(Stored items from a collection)
>>>>>

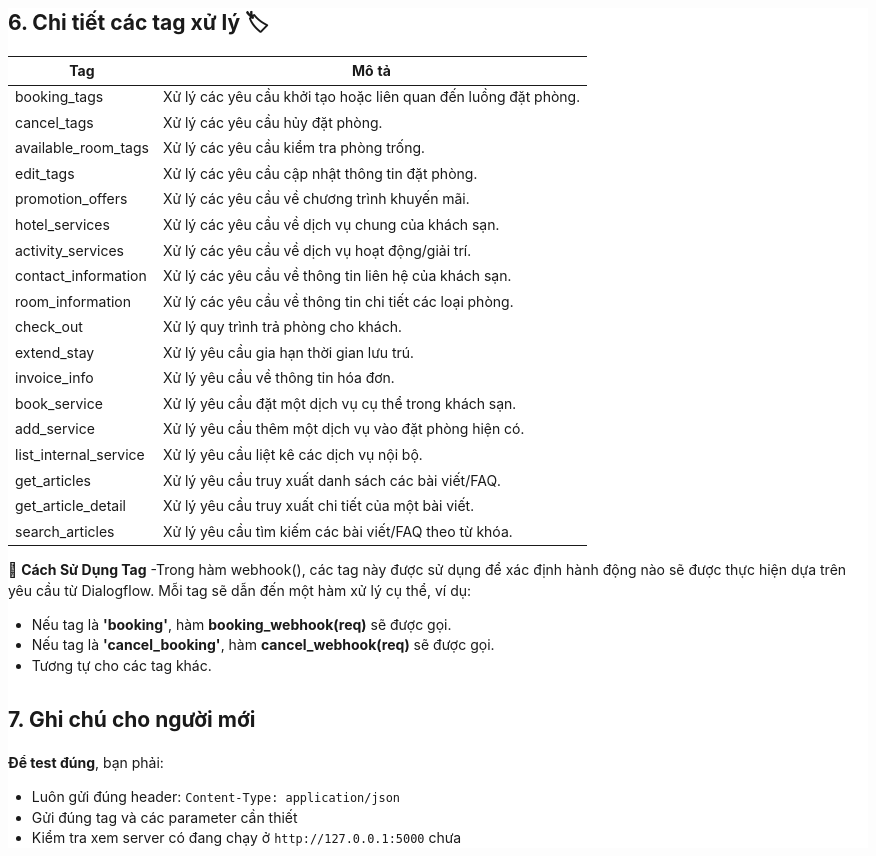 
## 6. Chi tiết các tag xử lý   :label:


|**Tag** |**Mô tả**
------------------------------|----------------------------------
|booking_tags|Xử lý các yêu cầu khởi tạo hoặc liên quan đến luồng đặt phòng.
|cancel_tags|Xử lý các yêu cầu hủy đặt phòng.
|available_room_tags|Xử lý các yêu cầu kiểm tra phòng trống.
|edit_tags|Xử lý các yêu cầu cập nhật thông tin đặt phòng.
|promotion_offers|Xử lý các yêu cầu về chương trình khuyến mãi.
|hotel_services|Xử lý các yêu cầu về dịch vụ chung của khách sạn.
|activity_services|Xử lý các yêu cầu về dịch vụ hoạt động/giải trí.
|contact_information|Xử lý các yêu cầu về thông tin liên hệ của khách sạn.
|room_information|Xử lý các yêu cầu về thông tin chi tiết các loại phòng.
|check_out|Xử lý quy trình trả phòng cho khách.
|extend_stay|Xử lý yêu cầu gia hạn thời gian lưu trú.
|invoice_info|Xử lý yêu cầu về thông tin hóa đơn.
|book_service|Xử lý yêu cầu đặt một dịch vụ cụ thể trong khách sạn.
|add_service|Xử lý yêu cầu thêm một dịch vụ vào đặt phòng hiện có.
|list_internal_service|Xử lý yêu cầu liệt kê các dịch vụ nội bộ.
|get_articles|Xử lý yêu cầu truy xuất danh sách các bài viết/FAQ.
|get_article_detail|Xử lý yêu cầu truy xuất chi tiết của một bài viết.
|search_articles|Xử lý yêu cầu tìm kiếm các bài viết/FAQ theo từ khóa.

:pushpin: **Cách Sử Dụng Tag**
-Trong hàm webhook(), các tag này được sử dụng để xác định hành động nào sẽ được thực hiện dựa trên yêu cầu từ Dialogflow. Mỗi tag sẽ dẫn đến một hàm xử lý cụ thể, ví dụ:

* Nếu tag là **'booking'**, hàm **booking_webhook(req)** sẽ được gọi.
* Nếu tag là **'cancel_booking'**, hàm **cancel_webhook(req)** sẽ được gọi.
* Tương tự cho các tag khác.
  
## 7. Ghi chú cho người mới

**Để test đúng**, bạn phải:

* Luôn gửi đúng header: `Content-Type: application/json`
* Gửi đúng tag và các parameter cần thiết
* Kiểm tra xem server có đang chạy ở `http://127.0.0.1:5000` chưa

<<<<<
>>>>>

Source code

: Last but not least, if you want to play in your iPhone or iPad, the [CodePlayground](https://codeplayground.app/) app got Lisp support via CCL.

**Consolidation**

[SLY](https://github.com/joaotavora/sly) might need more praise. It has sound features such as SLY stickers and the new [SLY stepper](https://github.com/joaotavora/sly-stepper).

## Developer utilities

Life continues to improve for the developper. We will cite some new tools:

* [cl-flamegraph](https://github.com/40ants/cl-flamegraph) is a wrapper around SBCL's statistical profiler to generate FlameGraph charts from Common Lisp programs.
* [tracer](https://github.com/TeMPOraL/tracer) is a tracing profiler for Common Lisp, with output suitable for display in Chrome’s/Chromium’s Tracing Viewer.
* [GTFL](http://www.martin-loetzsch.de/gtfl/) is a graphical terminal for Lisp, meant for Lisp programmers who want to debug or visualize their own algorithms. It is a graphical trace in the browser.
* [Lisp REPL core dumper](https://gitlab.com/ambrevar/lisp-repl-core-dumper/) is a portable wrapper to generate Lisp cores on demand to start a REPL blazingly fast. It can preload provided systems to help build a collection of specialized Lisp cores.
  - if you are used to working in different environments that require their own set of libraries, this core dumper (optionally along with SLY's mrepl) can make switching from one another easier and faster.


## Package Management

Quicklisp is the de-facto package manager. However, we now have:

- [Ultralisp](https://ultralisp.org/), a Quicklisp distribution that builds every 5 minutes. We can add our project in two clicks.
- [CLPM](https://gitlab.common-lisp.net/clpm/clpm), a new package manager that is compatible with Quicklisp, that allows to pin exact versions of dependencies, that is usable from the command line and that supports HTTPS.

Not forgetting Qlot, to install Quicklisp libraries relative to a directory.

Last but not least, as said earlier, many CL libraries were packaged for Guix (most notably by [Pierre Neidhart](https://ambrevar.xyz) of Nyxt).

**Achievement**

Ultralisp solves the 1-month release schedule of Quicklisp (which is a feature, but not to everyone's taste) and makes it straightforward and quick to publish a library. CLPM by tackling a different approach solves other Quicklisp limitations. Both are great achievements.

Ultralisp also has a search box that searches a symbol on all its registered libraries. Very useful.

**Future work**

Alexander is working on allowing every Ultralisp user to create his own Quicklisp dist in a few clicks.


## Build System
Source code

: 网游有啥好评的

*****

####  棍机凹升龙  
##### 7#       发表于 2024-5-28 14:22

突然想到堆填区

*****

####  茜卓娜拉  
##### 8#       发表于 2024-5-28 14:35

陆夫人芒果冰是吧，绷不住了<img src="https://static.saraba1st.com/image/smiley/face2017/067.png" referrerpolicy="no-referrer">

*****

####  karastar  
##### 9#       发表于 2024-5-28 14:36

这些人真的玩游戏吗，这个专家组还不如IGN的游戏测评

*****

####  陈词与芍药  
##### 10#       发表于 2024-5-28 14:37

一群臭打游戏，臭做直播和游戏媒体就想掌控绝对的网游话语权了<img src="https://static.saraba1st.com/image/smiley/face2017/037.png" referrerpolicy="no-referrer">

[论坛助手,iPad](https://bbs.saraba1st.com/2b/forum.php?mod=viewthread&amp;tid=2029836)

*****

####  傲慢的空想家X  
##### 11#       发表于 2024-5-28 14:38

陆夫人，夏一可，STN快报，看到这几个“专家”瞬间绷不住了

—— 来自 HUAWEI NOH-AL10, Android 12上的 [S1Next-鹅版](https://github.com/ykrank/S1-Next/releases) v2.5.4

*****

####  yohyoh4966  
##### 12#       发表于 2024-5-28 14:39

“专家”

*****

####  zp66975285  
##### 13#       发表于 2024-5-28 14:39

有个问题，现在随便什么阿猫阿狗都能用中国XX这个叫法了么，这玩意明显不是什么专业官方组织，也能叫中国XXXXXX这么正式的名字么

<<<<<

▶ **What to do**:
Set down exactly the lines of the data above, beginning with the line that has "specialized Lisp cores." and ending with the line that has "## Package Management", and no others.

▶ **Result**:
* [Lisp REPL core dumper](https://gitlab.com/ambrevar/lisp-repl-core-dumper/) is a portable wrapper to generate Lisp cores on demand to start a REPL blazingly fast. It can preload provided systems to help build a collection of specialized Lisp cores.
  - if you are used to working in different environments that require their own set of libraries, this core dumper (optionally along with SLY's mrepl) can make switching from one another easier and faster.


## Package Management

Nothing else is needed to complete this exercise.